GA4GH made the announcement overnight as part of the launch of its new 5-year vision to fully realise the promise of genomic medicine. Currently, genomic data generated within individual research and clinical programs are stored in databases that aren't connected to each other. By 2022, the GA4GH expects tens of millions of genome sequences to be available from genomic research and clinical care, spanning many nationalities and ethnicities. GA4GH believes researchers and clinicians have an opportunity and a responsibility to exchange this wealth of data as part of a global 'learning health system' to collaboratively investigate, and diagnose, genetic disorders.

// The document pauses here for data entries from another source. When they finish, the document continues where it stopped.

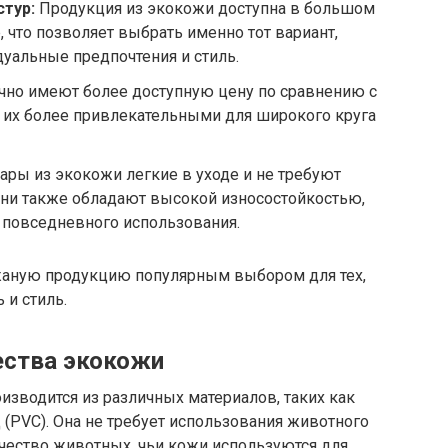
стур:
Продукция из экокожи доступна в большом
, что позволяет выбрать именно тот вариант,
уальные предпочтения и стиль.
но имеют более доступную цену по сравнению с
т их более привлекательными для широкого круга
ары из экокожи легкие в уходе и не требуют
Они также обладают высокой износостойкостью,
 повседневного использования.
жаную продукцию популярным выбором для тех,
 и стиль.
ества экокожи
изводится из различных материалов, таких как
 (PVC). Она не требует использования животного
ичество животных, чьи кожи используются для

Australian Genomics — initially targeting rare disease and cancer—is building the evidence and piloting solutions for the effective and equitable delivery of genomic medicine in Australia. As a Driver Project of GA4GH, Australian Genomics will inform approaches to global data sharing and beyond. "The GA4GH brings together a world of knowledge for the benefit of the individual patient. By linking together national initiatives that are implementing genomic medicine into clinical practice, we can share our experience and expertise to accelerate progress toward the very best healthcare", said Prof Kathryn North AM, Lead of Australian Genomics, Vice Chair of GA4GH, and Director of the Murdoch Children's Research Institute.

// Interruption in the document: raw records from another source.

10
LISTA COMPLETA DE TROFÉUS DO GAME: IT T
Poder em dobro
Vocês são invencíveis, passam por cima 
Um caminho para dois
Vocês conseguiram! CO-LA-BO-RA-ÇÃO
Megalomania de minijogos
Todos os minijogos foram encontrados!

"I'm delighted that Australian researchers are, once again, right in the mix of a major international endeavor to improve healthcare for all. The coming together of a global genomics community enhances our medical and scientific expertise, fosters innovation, and unlocks the potential of genomic medicine — and the beneficiaries are Australians", said Health Minister Greg Hunt of the announcement.

Australian Genomics is made up of more than 70 Australian healthcare and research institutions, including the clinical and laboratory genetics services in each state. Many of its experts are leading key areas of work under the new GA4GH vision.

"All this world class expertise is now 'formally' plugged into other national initiatives around the world through GA4GH. It's an ambitious endeavour and one that is essential to enable researchers and doctors here to find answers for those with an inherited disease", said Professor Andrew Sinclair, Co-lead of Australian Genomics and Deputy Director of Murdoch Children's Research Institute.